DevOps appears to be here to stay, so from an Operations perspective, we need to ensure that all of the Development teams are playing together nicely and following some common rules.
I just realized that many Dev teams don’t fully understand the need for Ops when they’re implementing DevOps. Here are the foundational reason, IMO, behind the need for Operations:
In many enterprises, applications never die, and customers continue to need support long after the original application development team has moved on. If applications don’t follow some basic standard practices, they can easily be forgotten by the people who need to support them – Operations. Developers want to move on to the next new thing, which is great for Dev, but horrible for Ops. There are numerous classifications of applications that can’t simply change on a whim due to factors such as regulatory control. Regulations affect a truly stunning number of companies, from utilities to taxis to manufacturing. Unless Dev is going to take responsibility for the support of their application over its entire lifespan (which can be 5 to even 20 years), Operations needs to be involved.
Integration With Other Applications
Applications need to talk to one another at some point. And when those connections fail, all involved application teams usually point fingers at one another. To minimize this finger-pointing, all applications should adhere to some common standards, several categories of which are found below. Even if all Development teams coordinate tightly in your company, there are still MANY external applications being used that need to be supported (e.g. WebSphere, Oracle, etc.). And the management of these applications needs to be coordinated with the in-house applications being built. Operations provides this management and coordination.
Application logging should be somewhat standardized to allow the log data to be collected and parsed for important information. This doesn’t mean they all need to log in exactly the same format, but they should all adhere to some best practices, such as:
Every log entry should have a timestamp and a unique identifier (such as transaction ID)
Logs should be human readable
Identify the source of the message
Avoid multi-line messages if possible
Use name-value pairs (possibly log in JSON format)
Applications NEED to be monitored at very least for performance (response time) and availability (up/down).

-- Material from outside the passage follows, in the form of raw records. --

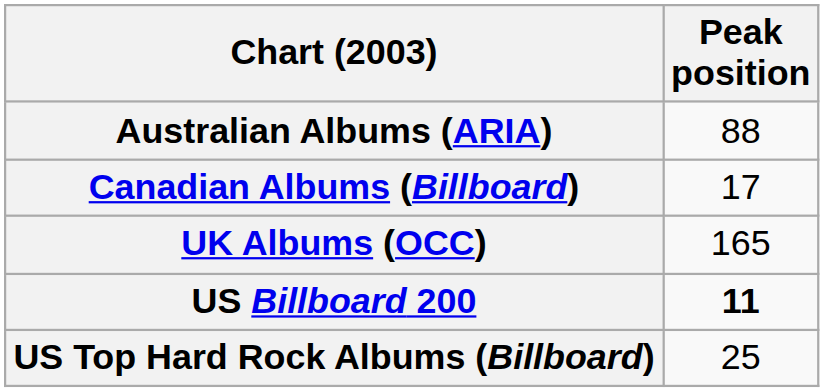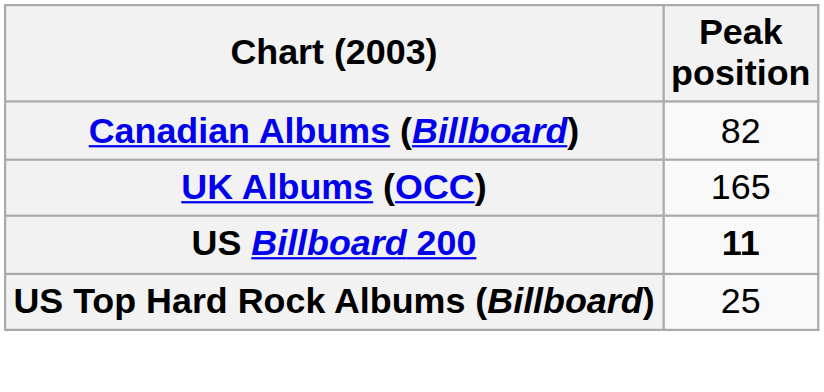- row: Australian Albums (ARIA) | 88
Canadian Albums (Billboard) | Peak position: 17 -> 82
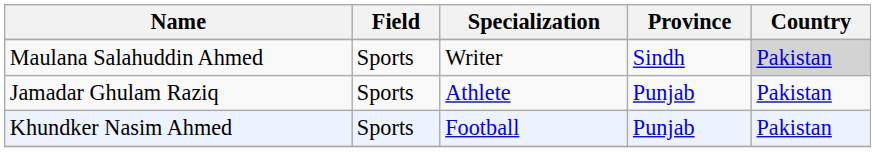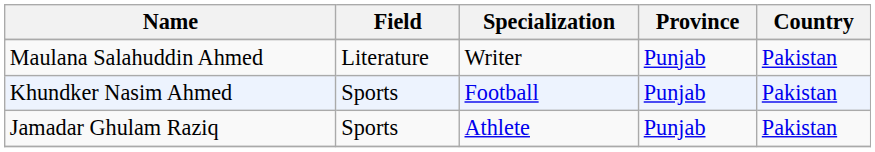Maulana Salahuddin Ahmed | Field: Sports -> Literature
Maulana Salahuddin Ahmed | Province: Sindh -> Punjab
Maulana Salahuddin Ahmed | Country: lightgrey background -> no background
rows swapped: Khundker Nasim Ahmed <-> Jamadar Ghulam Raziq
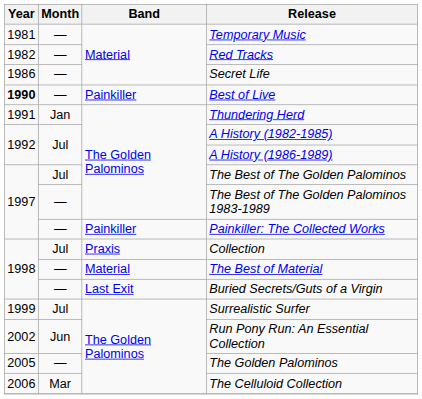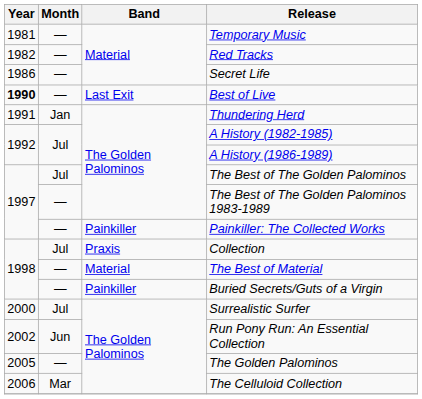Best of Live | Band: Painkiller -> Last Exit
Buried Secrets/Guts of a Virgin | Band: Last Exit -> Painkiller
Surrealistic Surfer | Year: 1999 -> 2000
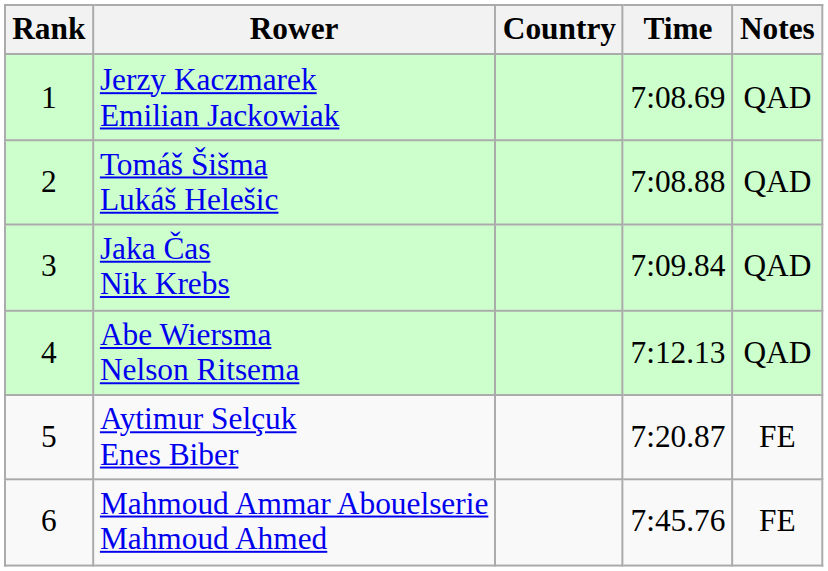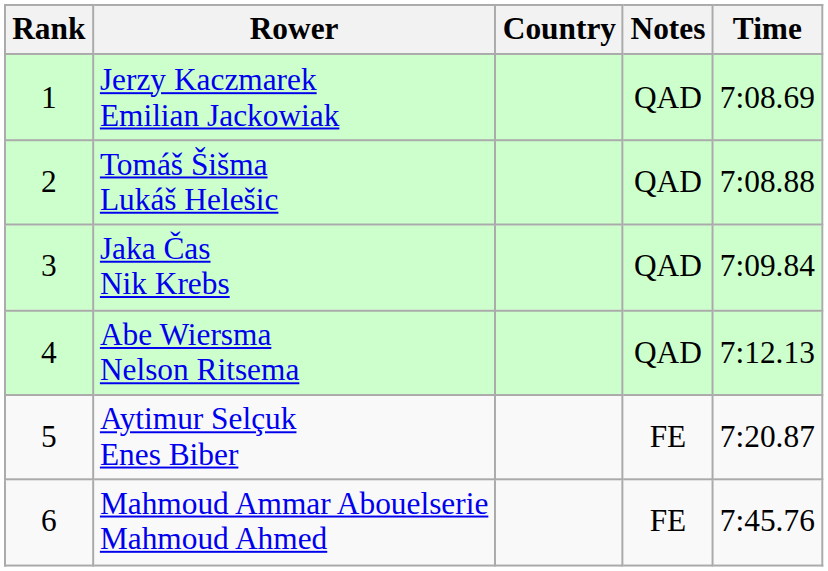columns swapped: Time <-> Notes
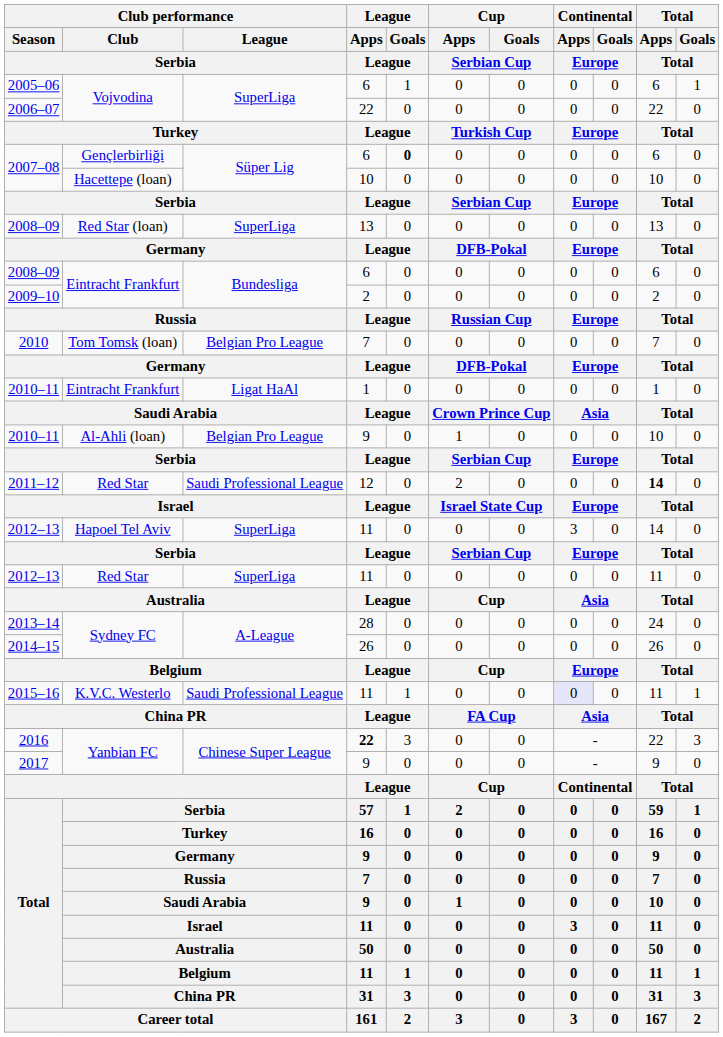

Ideally you want to have data collectors at each tier of a multi-tiered application to give you transaction topology and detailed monitoring data, but this can come later. At a bare minimum, all applications need to be monitored using some type of synthetic transactions, which run dummy/non-“real” transactions through the system to gather constant performance and availability metrics.
While many applications log information, there are parts of the infrastructure that can only send “events” to some remote destination. The most common types of events are “SNMP traps” (SNMP=Simple Network Management Protocol), which are generated by network equipment such as routers and switches. A cohesive management strategy by operations needs to manage information in log files and events to allow for correlation between and among different systems. For example, a JDBC call from an application may fail, but the application itself doesn’t know if this is a failure of the database itself, the network infrastructure or possibly even DNS misconfiguration. The event management function of the Operations group works on identifying these relationships in order to help perform Root Cause Analysis of incidents. This decreases the amount of resources required to resolve an issue.
Who needs to be notified when “something” goes wrong? Do you want every application team to receive an emergency text in the middle of the night for every problem? Probably not. The Operations team is usually responsible for sending (and, more importantly, suppressing) the appropriate notifications. This is tightly related to Event Management and Root Cause Analysis.
Anyone who is responsible for handling a ticket needs to have some idea of what to do. Runbooks are sequences of steps an operator can run to gather more information and/or resolve an issue. Runbooks need to be maintained to ensure that they’re valid and up-to-date. Application teams often don’t have all of the experience needed to create comprehensive runbooks. They are created over time by the Operations staff, who are constantly handling issues.
In an enterprise, the ideal situation is that each user has ONE userid and password (or certificate, etc.) that they use to authenticate to all applications. This authentication storage mechanism needs to be maintained. This is another function provided by Operations.
DevOps is currently a very popular methodology, and it serves its purpose very well. It allows Development teams to continuously deploy applications to provide better business value. Operations is still required to perform quite a few functions that simply aren’t in the purview of Development.